Ottawa City Hall
110 Laurier Avenue West
Ottawa, Ontario, K1P 1J1
City Hall displays artwork on each and every floor, at entranceways, in stairwells, and outside along pathways and grounds.
The Acrobat's Rocking Horse, Set Free
Title: The Acrobat's Rocking Horse, Set Free
Artist: Victor Tolgesy (1928 - 1980)
Materials: laminated plywood
Location: Floor 2
City of Ottawa Art Collection: 1985-0036
Victor Tolgesy built this sculpture based on the principles of simplicity, balance and proportions. Born in Hungary, Victor Tolgesy moved to Canada in 1951 and began exhibiting in 1958. He left a permanent mark on the visual arts in Ottawa through his contributions as an artist, educator and leader in the artistic community. In 1973, he was elected a member of the Royal Canadian Academy of Arts. Victor Tolgesy's work is included in numerous public and private collections. He completed the City of Ottawa's first public art commission, a papier-mâché sculpture entitled McClintock's Dream, for the ByWard Market Building in 1978.
Title: Fable VII
Artist: Trevor Gould
Materials: cast iron and bronze, sand blasted glass
Location: Jean Pigott Place and East Courtyard
City of Ottawa Art Collection: 2001-0401
Fable VII consists of 3-components; the interior inscription, a bronze element in the exterior pool, and the lion with an accompanying frame. The artist anticipates the viewer to gravitate towards the interior pool inside the main lobby and find the inscription "Ex Oriente Lux" (Out of the East comes Light) on the glass windows. From this vantage point the exterior pool will come into the viewer's line of vision, followed by the lion and the frame. The work establishes interplay between interior and exterior spaces and creates a dialogue between the architecture of surrounding buildings. While the bronze frame acts as a sundial, the element in the pool animates the area year long, presenting notions of constant renewal through the use of sunlight and directional alignment. As a complement to Fable VII, local Artist Philip Fry created a landscape garden with Hybrid Lowbush Blueberries, local pink Meadowsweet Spirea Tomentosa and granite stones, arranged to suggest the shape of reclining animals. Trevor Gould was born in 1951, Johannesburg, South Africa, and moved to Canada in 1980.

Material provided |
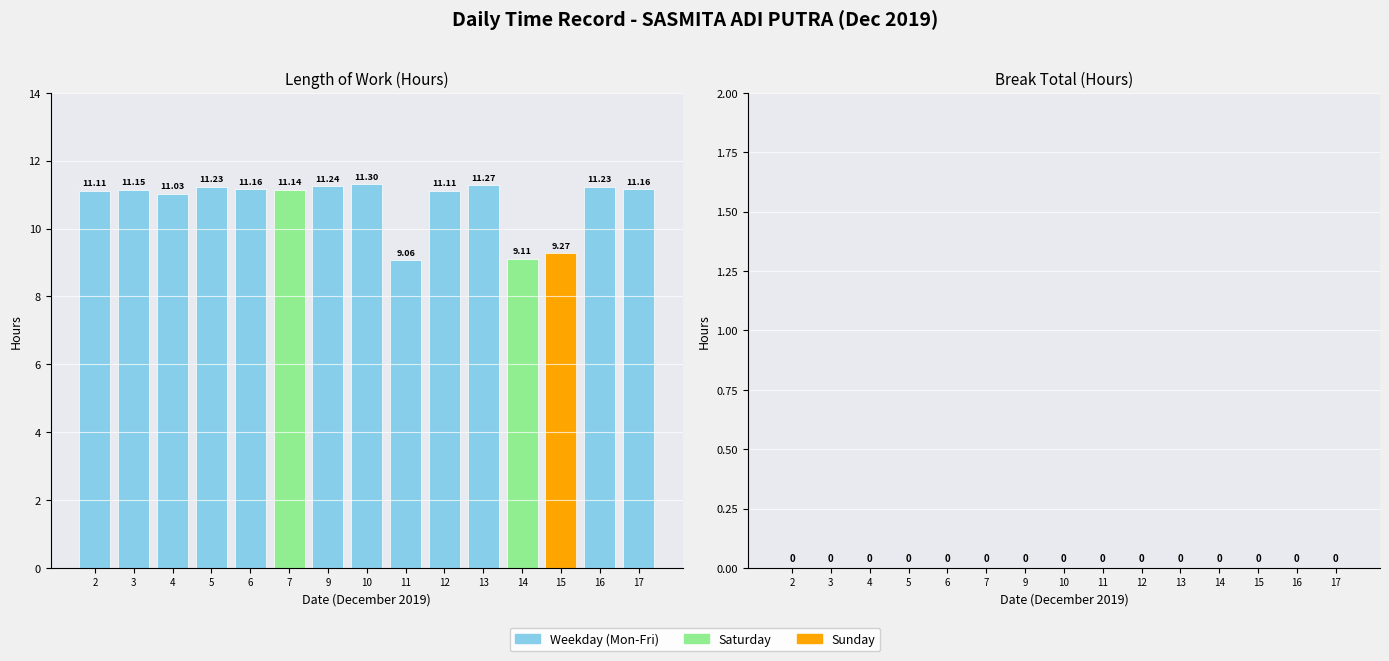

What is the ratio of the value at 16 to the value at 5?

1.0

Work task | Please answer from the City Hall art text: in what year did Victor Tolgesy move to Canada? The lines above are not needed.

Response box | 1951.